▶ _WHAT YOU NEED TO DO_
Filter out all lines without the word "Accessoire" from the data below, please, and copy the rest.
BEGIN SOURCE DATA
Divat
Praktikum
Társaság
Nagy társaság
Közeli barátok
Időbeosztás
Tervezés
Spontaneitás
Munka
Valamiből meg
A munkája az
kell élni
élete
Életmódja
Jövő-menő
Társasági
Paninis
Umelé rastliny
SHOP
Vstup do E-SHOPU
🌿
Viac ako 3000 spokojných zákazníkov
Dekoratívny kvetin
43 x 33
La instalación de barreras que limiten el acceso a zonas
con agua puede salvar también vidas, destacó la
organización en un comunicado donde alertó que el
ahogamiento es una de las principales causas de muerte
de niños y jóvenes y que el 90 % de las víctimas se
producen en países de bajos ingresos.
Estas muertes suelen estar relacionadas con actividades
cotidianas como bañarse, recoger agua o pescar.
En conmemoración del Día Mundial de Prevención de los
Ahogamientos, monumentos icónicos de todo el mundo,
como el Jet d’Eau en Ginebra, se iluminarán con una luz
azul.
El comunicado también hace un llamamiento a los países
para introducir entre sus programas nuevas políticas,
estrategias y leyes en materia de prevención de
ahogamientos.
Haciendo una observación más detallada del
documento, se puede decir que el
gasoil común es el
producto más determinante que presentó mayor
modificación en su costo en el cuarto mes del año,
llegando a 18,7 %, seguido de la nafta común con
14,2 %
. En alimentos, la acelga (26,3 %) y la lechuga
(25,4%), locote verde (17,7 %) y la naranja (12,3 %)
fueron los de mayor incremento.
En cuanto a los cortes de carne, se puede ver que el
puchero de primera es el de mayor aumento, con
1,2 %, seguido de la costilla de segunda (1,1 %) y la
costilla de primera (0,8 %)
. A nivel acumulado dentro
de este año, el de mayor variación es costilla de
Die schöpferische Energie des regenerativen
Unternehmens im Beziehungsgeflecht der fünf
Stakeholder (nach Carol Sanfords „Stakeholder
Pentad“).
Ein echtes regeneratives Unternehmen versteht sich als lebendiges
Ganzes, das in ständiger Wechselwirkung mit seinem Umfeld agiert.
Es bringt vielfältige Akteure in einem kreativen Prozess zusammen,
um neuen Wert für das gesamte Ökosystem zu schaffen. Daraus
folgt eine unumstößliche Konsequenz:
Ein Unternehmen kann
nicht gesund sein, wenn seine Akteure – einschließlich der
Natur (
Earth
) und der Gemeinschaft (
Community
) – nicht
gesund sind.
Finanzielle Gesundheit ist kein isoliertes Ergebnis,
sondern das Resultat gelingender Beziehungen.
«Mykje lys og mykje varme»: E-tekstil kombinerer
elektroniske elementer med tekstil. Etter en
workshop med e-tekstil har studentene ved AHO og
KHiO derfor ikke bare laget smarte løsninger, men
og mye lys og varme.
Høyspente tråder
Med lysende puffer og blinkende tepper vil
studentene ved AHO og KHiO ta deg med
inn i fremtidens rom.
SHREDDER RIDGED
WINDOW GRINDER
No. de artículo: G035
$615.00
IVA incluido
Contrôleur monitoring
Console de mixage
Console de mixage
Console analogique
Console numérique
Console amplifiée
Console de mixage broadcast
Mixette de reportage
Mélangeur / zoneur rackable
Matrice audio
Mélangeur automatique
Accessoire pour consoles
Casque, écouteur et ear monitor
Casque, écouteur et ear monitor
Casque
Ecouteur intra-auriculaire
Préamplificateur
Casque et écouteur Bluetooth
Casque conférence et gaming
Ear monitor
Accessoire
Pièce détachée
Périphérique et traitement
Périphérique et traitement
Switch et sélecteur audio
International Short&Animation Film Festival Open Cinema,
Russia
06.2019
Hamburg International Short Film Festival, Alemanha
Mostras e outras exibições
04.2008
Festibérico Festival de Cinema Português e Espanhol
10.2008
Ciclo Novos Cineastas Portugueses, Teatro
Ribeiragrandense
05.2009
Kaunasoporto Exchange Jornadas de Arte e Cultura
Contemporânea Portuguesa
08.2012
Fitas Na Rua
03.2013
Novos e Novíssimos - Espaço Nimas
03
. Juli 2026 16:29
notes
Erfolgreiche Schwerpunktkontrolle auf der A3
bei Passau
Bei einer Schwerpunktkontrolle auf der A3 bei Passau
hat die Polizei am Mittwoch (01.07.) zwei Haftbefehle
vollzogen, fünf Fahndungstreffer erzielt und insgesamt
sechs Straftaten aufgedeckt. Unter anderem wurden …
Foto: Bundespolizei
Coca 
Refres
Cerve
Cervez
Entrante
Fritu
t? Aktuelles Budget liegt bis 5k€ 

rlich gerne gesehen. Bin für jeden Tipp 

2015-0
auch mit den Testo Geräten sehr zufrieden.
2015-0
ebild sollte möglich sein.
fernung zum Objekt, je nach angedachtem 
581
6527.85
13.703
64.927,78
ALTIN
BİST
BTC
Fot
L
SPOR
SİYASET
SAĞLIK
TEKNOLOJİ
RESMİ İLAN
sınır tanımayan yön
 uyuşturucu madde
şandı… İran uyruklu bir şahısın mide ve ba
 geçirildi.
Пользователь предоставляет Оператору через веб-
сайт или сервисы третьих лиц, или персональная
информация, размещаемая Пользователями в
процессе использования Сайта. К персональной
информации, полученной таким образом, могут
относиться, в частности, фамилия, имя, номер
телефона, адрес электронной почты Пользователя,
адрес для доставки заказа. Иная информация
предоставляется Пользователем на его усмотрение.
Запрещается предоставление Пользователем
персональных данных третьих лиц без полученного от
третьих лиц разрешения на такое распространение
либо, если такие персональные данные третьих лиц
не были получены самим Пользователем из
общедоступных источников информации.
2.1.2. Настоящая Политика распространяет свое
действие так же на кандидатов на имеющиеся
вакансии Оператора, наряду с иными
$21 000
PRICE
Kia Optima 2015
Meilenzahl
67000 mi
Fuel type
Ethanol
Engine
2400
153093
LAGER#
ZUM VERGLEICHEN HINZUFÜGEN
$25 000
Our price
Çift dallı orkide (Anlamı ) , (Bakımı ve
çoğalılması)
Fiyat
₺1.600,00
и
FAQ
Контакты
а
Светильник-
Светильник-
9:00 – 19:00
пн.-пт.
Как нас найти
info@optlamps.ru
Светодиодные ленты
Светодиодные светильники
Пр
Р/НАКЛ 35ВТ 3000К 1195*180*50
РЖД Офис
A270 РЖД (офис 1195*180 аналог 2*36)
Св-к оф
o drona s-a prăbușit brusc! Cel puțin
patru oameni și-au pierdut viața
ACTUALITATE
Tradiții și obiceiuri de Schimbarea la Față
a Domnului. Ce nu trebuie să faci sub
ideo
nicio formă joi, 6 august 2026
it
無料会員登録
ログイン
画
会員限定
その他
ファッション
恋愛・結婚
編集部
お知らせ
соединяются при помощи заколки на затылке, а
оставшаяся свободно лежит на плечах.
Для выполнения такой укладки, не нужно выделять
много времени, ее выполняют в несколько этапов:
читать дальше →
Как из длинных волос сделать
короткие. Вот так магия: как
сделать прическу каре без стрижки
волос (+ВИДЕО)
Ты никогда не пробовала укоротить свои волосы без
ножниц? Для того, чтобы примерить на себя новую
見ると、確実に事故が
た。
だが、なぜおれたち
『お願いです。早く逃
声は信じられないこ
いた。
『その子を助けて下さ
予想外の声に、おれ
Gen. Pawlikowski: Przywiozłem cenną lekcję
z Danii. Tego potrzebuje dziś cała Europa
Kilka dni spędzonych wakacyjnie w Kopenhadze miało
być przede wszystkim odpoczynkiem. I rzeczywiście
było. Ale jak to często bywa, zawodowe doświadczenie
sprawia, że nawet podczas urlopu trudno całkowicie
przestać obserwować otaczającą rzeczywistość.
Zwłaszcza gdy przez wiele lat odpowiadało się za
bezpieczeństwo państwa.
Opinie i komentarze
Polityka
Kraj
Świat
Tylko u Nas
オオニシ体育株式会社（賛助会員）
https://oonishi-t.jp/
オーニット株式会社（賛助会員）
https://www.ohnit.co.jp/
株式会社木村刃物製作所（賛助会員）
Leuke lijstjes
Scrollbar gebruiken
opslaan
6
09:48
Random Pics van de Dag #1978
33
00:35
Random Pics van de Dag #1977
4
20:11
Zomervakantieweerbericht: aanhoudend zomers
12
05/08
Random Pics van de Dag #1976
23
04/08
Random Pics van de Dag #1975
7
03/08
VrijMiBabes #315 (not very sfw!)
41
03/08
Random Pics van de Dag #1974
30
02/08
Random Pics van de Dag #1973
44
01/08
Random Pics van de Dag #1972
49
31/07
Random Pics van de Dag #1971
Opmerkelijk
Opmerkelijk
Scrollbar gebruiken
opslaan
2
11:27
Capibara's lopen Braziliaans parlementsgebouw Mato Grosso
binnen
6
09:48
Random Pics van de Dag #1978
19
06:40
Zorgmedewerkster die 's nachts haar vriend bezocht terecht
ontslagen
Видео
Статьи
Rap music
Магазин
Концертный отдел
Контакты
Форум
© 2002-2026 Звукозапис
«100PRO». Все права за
END SOURCE DATA
▶ _ANSWER SECTION_
Accessoire pour consoles
Accessoire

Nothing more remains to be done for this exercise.